In defence of Paul McKay

Dear Editor,

With regard to the letter by E. Pearn  in last week´s Letters section, I feel the need to reply.

First, the history lesson? I am sure Paul McKay called the dish in question ´kev´ for good reason. Perhaps he is reflecting the mispronunciation which is now commonplace in our freezer shop and pub grub world.

Second, the writer refers to the article as ‘The rantings of the uneducated´. Given the quality of Paul’s writing and the fact that he is a teacher, this seems to be far from the truth. I would be more comfortable to describe the letter in question as a ´rant´. Paul writes in an entertaining way, and I just loved his book (if the reader of this letter has not yet read it, you are missing a treat).  I am looking forward to the follow up.

Now for the history. Any search of the Internet will show that there are many claims for the creation of Chicken Kiev, but, the view that this dish was invented in France and named in New York, seems to be the prevalent.  One such claim is that Kiev was created  by Appert, a Frenchman who invented the canning of food and called it Chicken Supreme. The name Chicken Kiev was given to this method of preparing chicken by early New York restaurants to try to please the many Soviet immigrants.

So it would seem that the irony of the misspelling went over the head of E Pearn, and his Kiev lesson is also debatable.

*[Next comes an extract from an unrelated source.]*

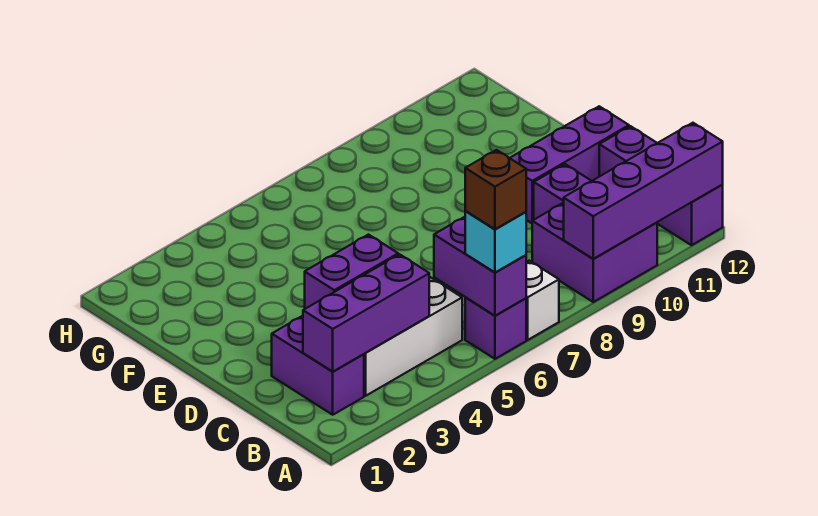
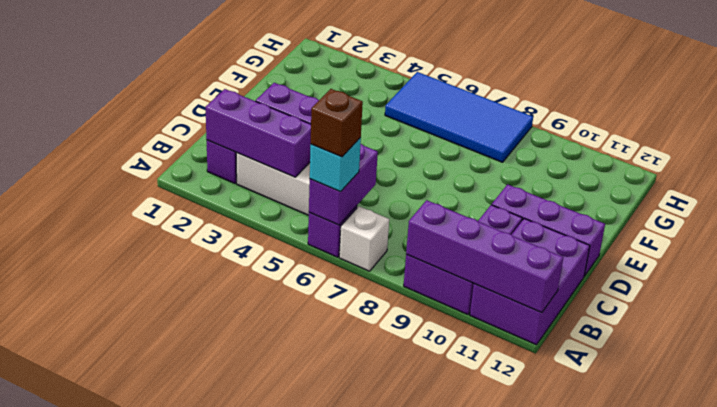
purple 1x3 brick [599,126,723,245] -> purple 2x3 brick [470,218,590,345]
none -> blue 2x4 tile [385,72,533,162]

If the writer has no connection with the owners of this establishment, how does he / she know that the ambiance (dated) is deliberate?  How can s/he be aware of the restaurant in question, but then go on to say that the description given by Paul does not match the establishment!!  I am sorry but there are too many inconsistencies and the letter does not make sense.

Finally, I do not feel that the Algarve Resident should print such blatant racist views. Americans have different spellings to us Brits. It does not mean that they cannot spell. In point of fact if you wish to be a pedant you would call the dish Chicken Kyiv since the Ukrainian alphabet has letters which are not present or transliterated differently to the Russian alphabet and sounds more similar to “Kev” than “Key-yev”.